▶ _Action item_: Reproduce each entry exactly, so that everything except the pictures is carried over.

▶ _Records provided_:

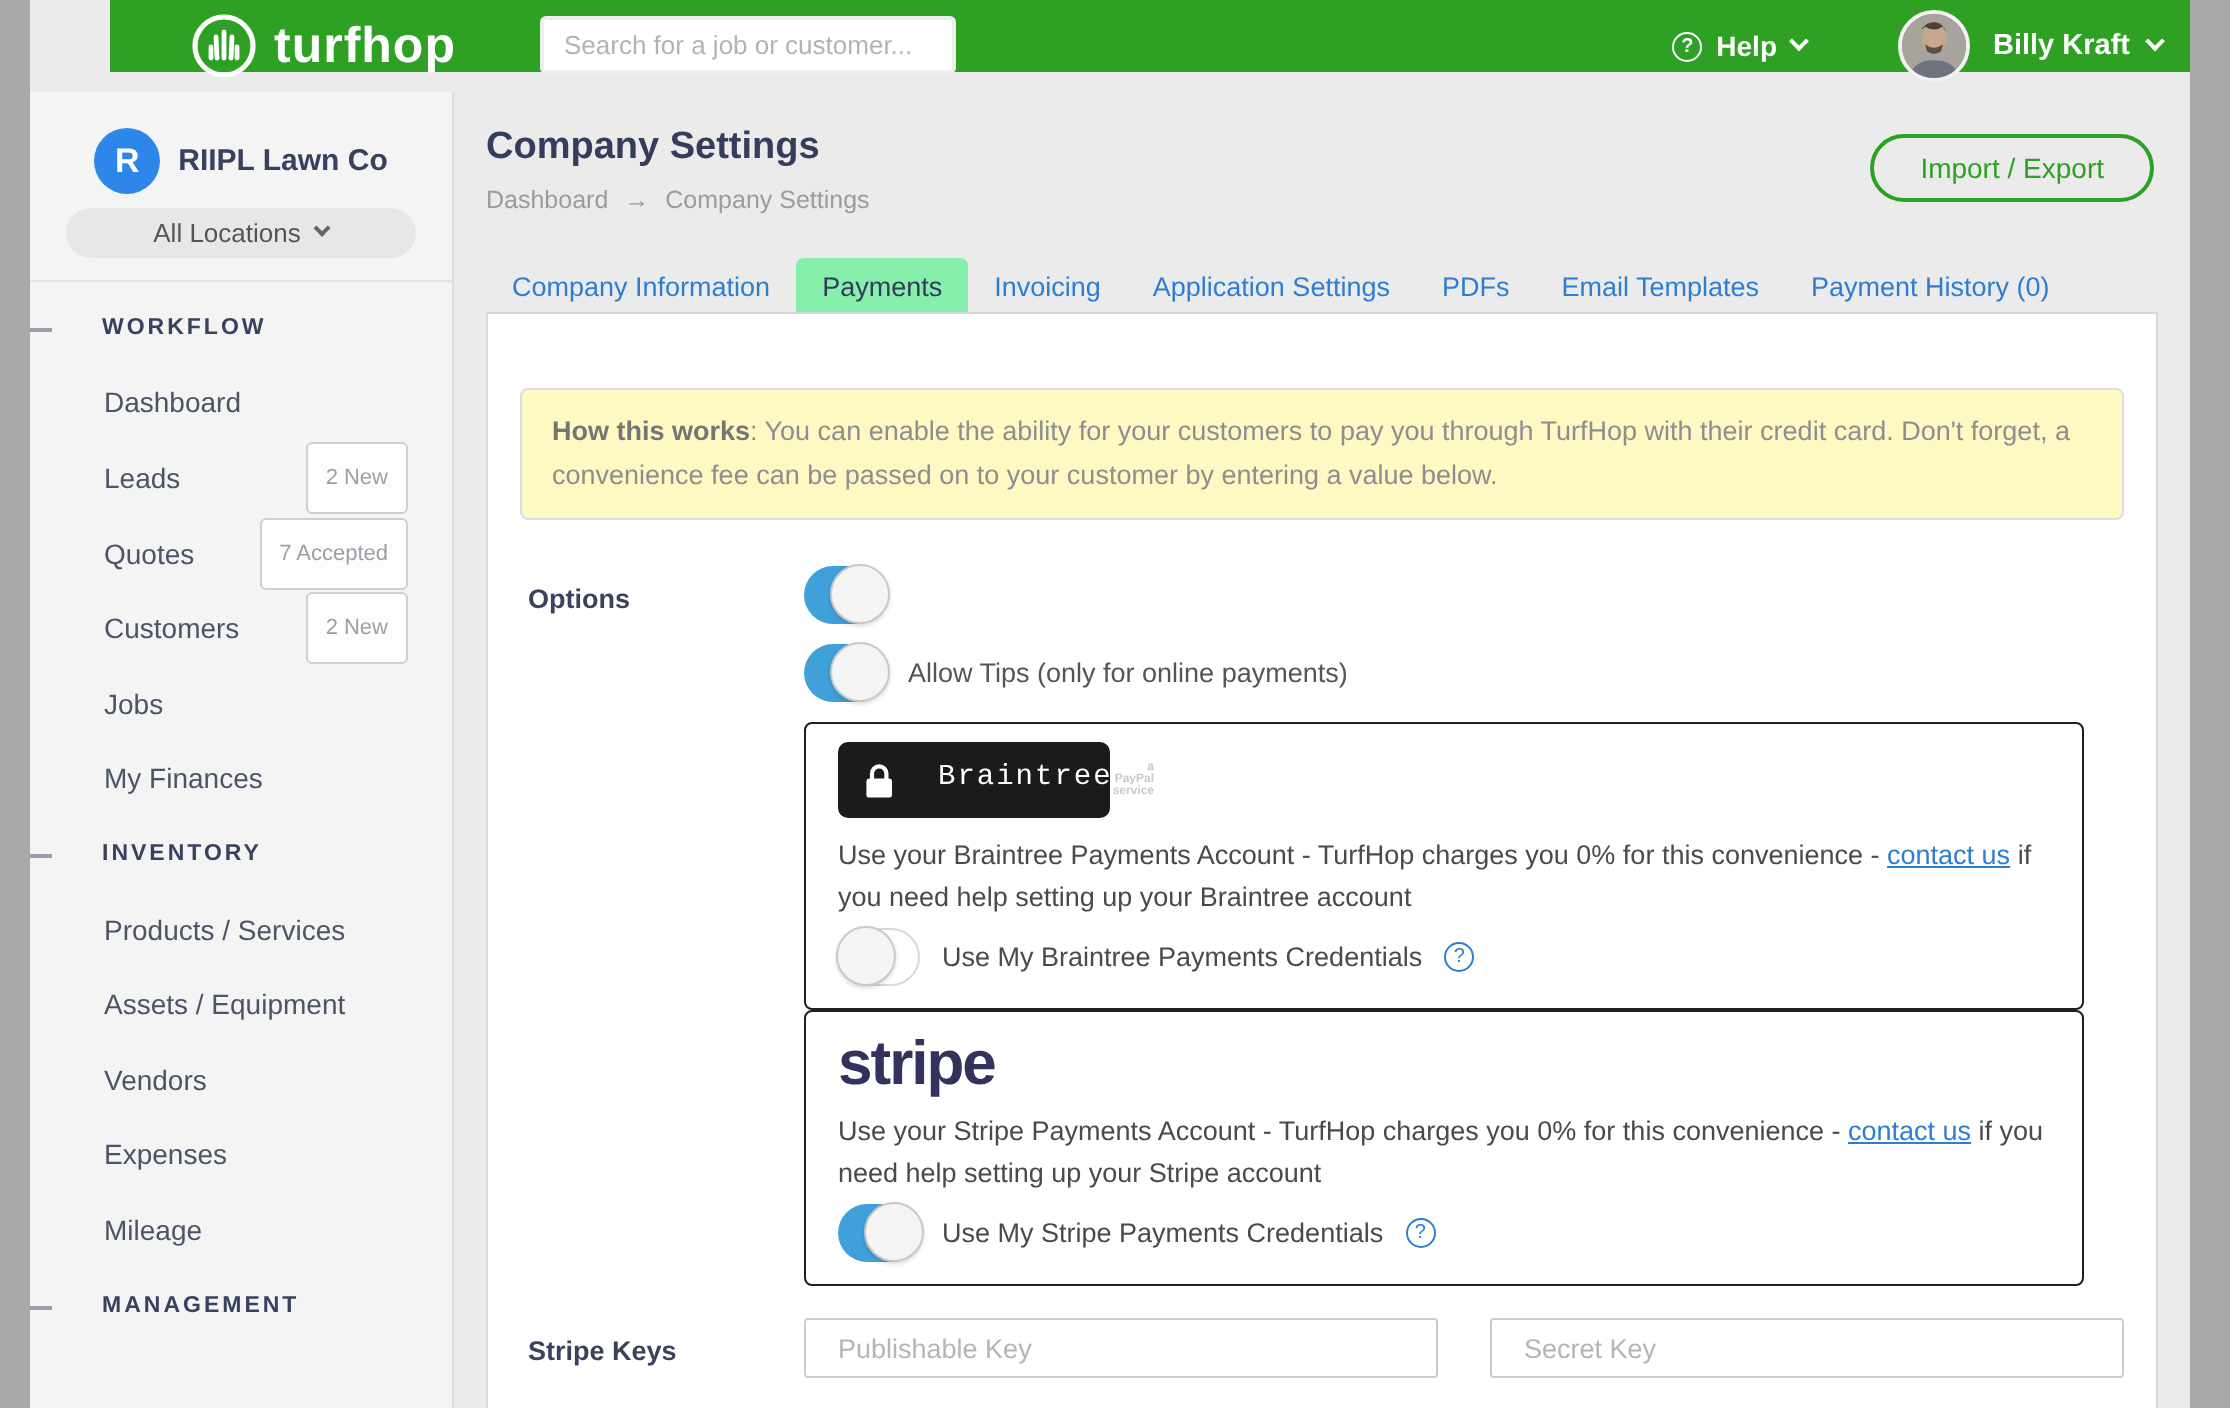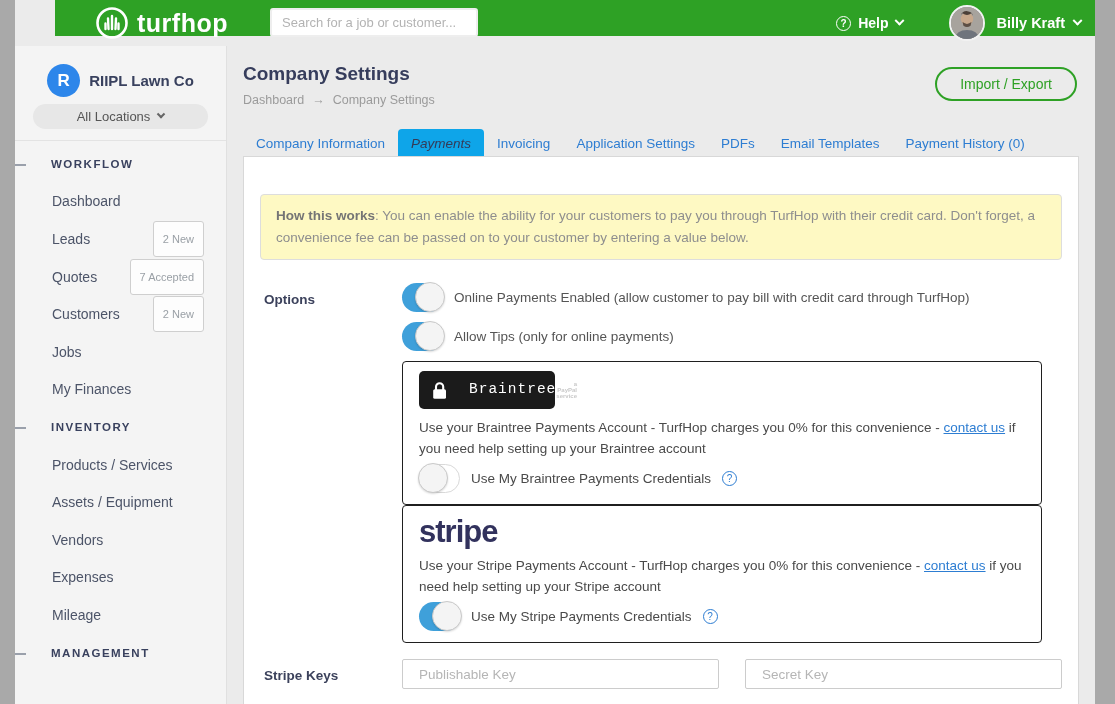--- a/index.html
+++ b/index.html
@@ -45,21 +45,21 @@
 
   
   .main { position:absolute; left:227px; top:46px; right:20px; bottom:0; background:#ebebeb; }
   .page-title { position:absolute; left:16px; top:17px; font-size:19px; font-weight:bold; color:#363d5c; }
   .breadcrumb { position:absolute; left:16px; top:47px; font-size:12.5px; color:#9b9b9b; display:flex; gap:8px; align-items:center; }
   .breadcrumb .crumb { cursor:pointer; }
   .import-btn { position:absolute; right:18px; top:21px; height:34px; padding:3px 23px; background:transparent; border:2px solid #2ea125; border-radius:18px; color:#2ea125; font-size:14px; cursor:pointer; font-family:"Liberation Sans",sans-serif; }
 
   .tabs { position:absolute; left:16px; top:83px; display:flex; align-items:flex-end; }
   .tab { padding:7px 13px 8px; font-size:13.5px; color:#2d7dd2; cursor:pointer; white-space:nowrap; }
-  .tab.active { background:#0ea5e9; color:#343b58; border-radius:4px 4px 0 0;font-style:italic; }
+  .tab.active { background:#86efac; color:#343b58; border-radius:4px 4px 0 0; }
 
   .panel { position:absolute; left:16px; right:16px; top:110px; bottom:-12px; background:#fff; border:1px solid #d8d8d8; }
 
   .infobox { margin:37px 16px 0; border:1px solid #ddd; border-radius:4px; background:#fef9c3; padding:10px 15px; font-size:13.5px; color:#8e8e8e; line-height:22px; }
   .infobox b { color:#757575; }
 
   .form-row { display:flex; margin-top:23px; }
   .row-label { width:158px; padding-left:20px; padding-top:9px; font-size:13.5px; font-weight:bold; color:#3c425c; flex:none; }
   .row-control { flex:1; padding-right:18px; }
 
@@ -221,21 +221,20 @@
         <b>How this works</b><span>: You can enable the ability for your customers to pay you through TurfHop with their credit card. Don't forget, a convenience fee can be passed on to your customer by entering a value below.</span>
       </div>
 
       <div class="form-row">
         <div class="row-label">Options</div>
         <div class="row-control">
           <div class="toggle-row">
             <span class="toggle on">
                 <span class="knob"></span>
               </span>
-            <span class="toggle-label">Online Payments Enabled (allow customer to pay bill with credit card through TurfHop)</span>
           </div>
           <div class="toggle-row">
             <span class="toggle on">
                 <span class="knob"></span>
               </span>
             <span class="toggle-label">Allow Tips (only for online payments)</span>
           </div>
 
           <div class="provider-box" style="margin-left:0; margin-right:18px;">
             <div class="bt-logo">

▶ _Output_:
--- a/index.html
+++ b/index.html
@@ -45,21 +45,21 @@
 
   
   .main { position:absolute; left:227px; top:46px; right:20px; bottom:0; background:#ebebeb; }
   .page-title { position:absolute; left:16px; top:17px; font-size:19px; font-weight:bold; color:#363d5c; }
   .breadcrumb { position:absolute; left:16px; top:47px; font-size:12.5px; color:#9b9b9b; display:flex; gap:8px; align-items:center; }
   .breadcrumb .crumb { cursor:pointer; }
   .import-btn { position:absolute; right:18px; top:21px; height:34px; padding:3px 23px; background:transparent; border:2px solid #2ea125; border-radius:18px; color:#2ea125; font-size:14px; cursor:pointer; font-family:"Liberation Sans",sans-serif; }
 
   .tabs { position:absolute; left:16px; top:83px; display:flex; align-items:flex-end; }
   .tab { padding:7px 13px 8px; font-size:13.5px; color:#2d7dd2; cursor:pointer; white-space:nowrap; }
-  .tab.active { background:#0ea5e9; color:#343b58; border-radius:4px 4px 0 0;font-style:italic; }
+  .tab.active { background:#86efac; color:#343b58; border-radius:4px 4px 0 0; }
 
   .panel { position:absolute; left:16px; right:16px; top:110px; bottom:-12px; background:#fff; border:1px solid #d8d8d8; }
 
   .infobox { margin:37px 16px 0; border:1px solid #ddd; border-radius:4px; background:#fef9c3; padding:10px 15px; font-size:13.5px; color:#8e8e8e; line-height:22px; }
   .infobox b { color:#757575; }
 
   .form-row { display:flex; margin-top:23px; }
   .row-label { width:158px; padding-left:20px; padding-top:9px; font-size:13.5px; font-weight:bold; color:#3c425c; flex:none; }
   .row-control { flex:1; padding-right:18px; }
 
@@ -221,21 +221,20 @@
         <b>How this works</b><span>: You can enable the ability for your customers to pay you through TurfHop with their credit card. Don't forget, a convenience fee can be passed on to your customer by entering a value below.</span>
       </div>
 
       <div class="form-row">
         <div class="row-label">Options</div>
         <div class="row-control">
           <div class="toggle-row">
             <span class="toggle on">
                 <span class="knob"></span>
               </span>
-            <span class="toggle-label">Online Payments Enabled (allow customer to pay bill with credit card through TurfHop)</span>
           </div>
           <div class="toggle-row">
             <span class="toggle on">
                 <span class="knob"></span>
               </span>
             <span class="toggle-label">Allow Tips (only for online payments)</span>
           </div>
 
           <div class="provider-box" style="margin-left:0; margin-right:18px;">
             <div class="bt-logo">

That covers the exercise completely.